PROBLEM DESCRIPTION :: Keep every line of the data below that has the string "Real" and present those lines.

Extracted data entries
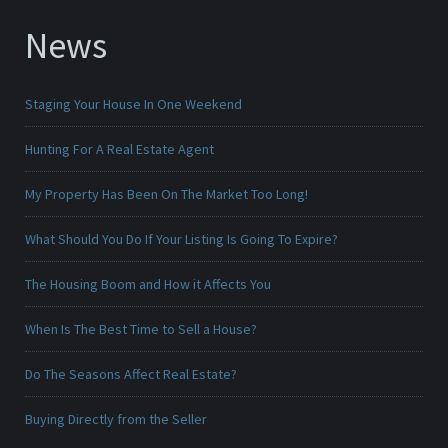
News
Staging Your House In One Weekend
Hunting For A Real Estate Agent
My Property Has Been On The Market Too Long!
What Should You Do If Your Listing Is Going To Expire?
The Housing Boom and How it Affects You
When Is The Best Time to Sell a House?
Do The Seasons Affect Real Estate?
Buying Directly from the Seller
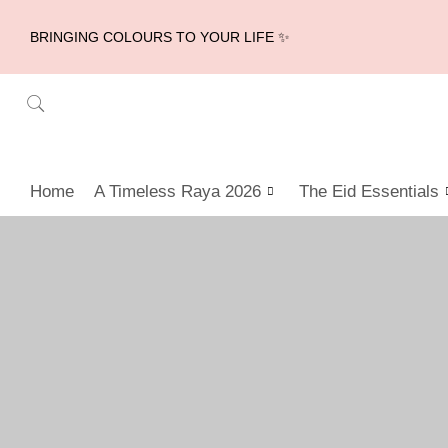
BRINGING COLOURS TO YOUR LIFE ✨
Home
A Timeless Raya 2026
The Eid Essentials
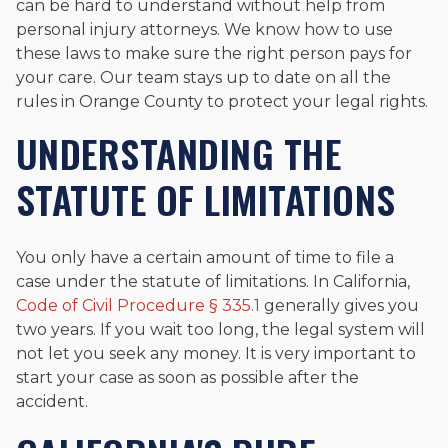
can be hard to understand without help from
personal injury attorneys. We know how to use
these laws to make sure the right person pays for
your care. Our team stays up to date on all the
rules in Orange County to protect your legal rights.
UNDERSTANDING THE
STATUTE OF LIMITATIONS
You only have a certain amount of time to file a
case under the statute of limitations. In California,
Code of Civil Procedure § 335.1
generally gives you
two years. If you wait too long, the legal system will
not let you seek any money. It is very important to
start your case as soon as possible after the
accident.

WRITTEN ANSWER ::
Hunting For A Real Estate Agent
Do The Seasons Affect Real Estate?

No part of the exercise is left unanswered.